Tout en haut, sur la lune, La Déesse tremblait de rage. Si elle agissait contre le Dieu maudit et manipulateur son Ombre ne serait plus. Quand la brume quitta peu à peu son esprit, son regard se dirigea de lui-même sur terre. En Bulgarie plus précisément, là-bas, tout en bas, des loups d'une même meute souffraient chacun de leur côté. Elle savait depuis toujours que l'Alpha de cette meute était un être particulièrement dur, mais pas égoïste. À sa façon.

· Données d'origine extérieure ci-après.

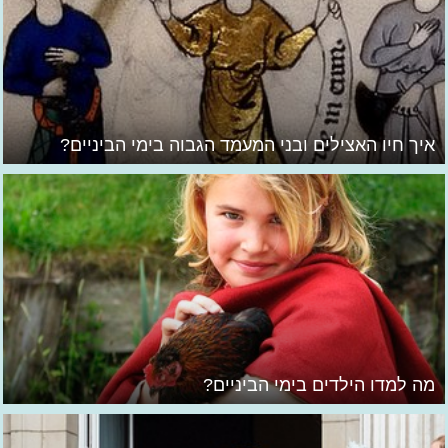
איך חיו האצילים ובני המעמד הגבוה בימי הביניים?
מה למדו הילדים בימי הביניים?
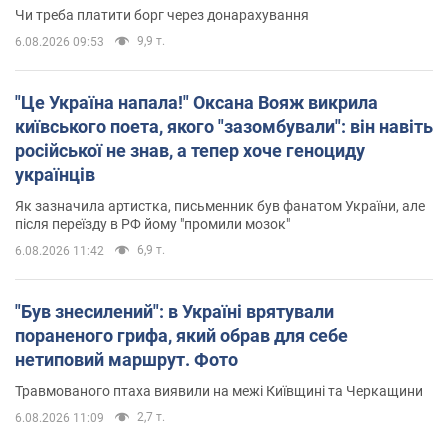
Чи треба платити борг через донарахування
9,9 т.
6.08.2026 09:53
"Це Україна напала!" Оксана Вояж викрила
київського поета, якого "зазомбували": він навіть
російської не знав, а тепер хоче геноциду
українців
Як зазначила артистка, письменник був фанатом України, але
після переїзду в РФ йому "промили мозок"
6,9 т.
6.08.2026 11:42
"Був знесилений": в Україні врятували
пораненого грифа, який обрав для себе
нетиповий маршрут. Фото
Травмованого птаха виявили на межі Київщині та Черкащини
2,7 т.
6.08.2026 11:09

- Mon Ombre... murmura-t-elle en la voyant allongée sur un lit avec un loup devant sa porte et plusieurs autres dans les couloirs ou devant sa fenêtre.

Adrian venait de se réfugier sur le toit de leur immense maison, il faisait souvent ça pour veiller sur les siens et pour être plus près de la Mère de tous les loups.

Lyma soupira, en son for intérieur elle regretta de ne pas avoir le sang-froid d'Oranda et l'empathie d Hanna. Elle soupira une autre fois tout en laissant ses épaules s'affaisser, ses enfants aveints besoin d'elle. Elle devait donc agir.

Elle laissa couler un peu de son pouvoir jusque sur ce toit, le vieux loup aux mille cicatrices accueillit cette onde avec délice.

- J'suppose que ça veut dire que ça ira ? demanda à voix basse l'Alpha qui venait de lever son visage vers le ciel.

Une autre vague pleine de magie l'entoura de nouveau, Adrian soupira d'aise et reprit son observation nocturne. Même s'il ne laissait rien paraitre, il était inquiet. Inquiet pour tout et de tout.

- Ombre ? Tenta La Déesse qui venait d'apparaitre dans sa chambre.

Cette dernière remua dans son lit avec paresse. Tout son corps lui faisait souffrir et son esprit torturé ne l'aidait en rien. Tout se mélangeait en elle, l'atroce douleur qu'elle avait ressentie, sa peur, leur peur, les cris... tout.

La Déesse ressentait tout son désarroi, tout en serrant les dents elle s'assit a ses côtés et fit apparaitre un orbe aussi transparent que coloré. Tout en douceur elle la fit pénétrer sous sa peau et avant que L'ombre n'ouvre les yeux La Déesse disparut de nouveau.

- T'aurais au moins pu attendre que je me réveille... pépia la femme sans âge qui regardait son plafond.

Quand elle revint pour de bon a elle, tous les loups de cette meute le ressentir. Ce fut si puissant, si apaisant que la plupart se mirent à hurler à la lune sans que le chef de meute ne les y invite.

Les deux Bêtas ressentirent eux aussi la vague de bienêtre. Nero, le loup sombre, se releva d'un coup et se mit a cavalé a toutes pattes en direction de L'ombre, Alof reprit a son tour sa place pour aller aussi la rejoindre. Les deux loups poussaient toujours plus fort sur leurs muscles pour gagner en vitesse quitte à ne plus distinguer correctement leur environnement. Seul un instinct très primitif les guidait.

Seul le besoin vital de la voir vivante guidait leurs pas à travers la forêt.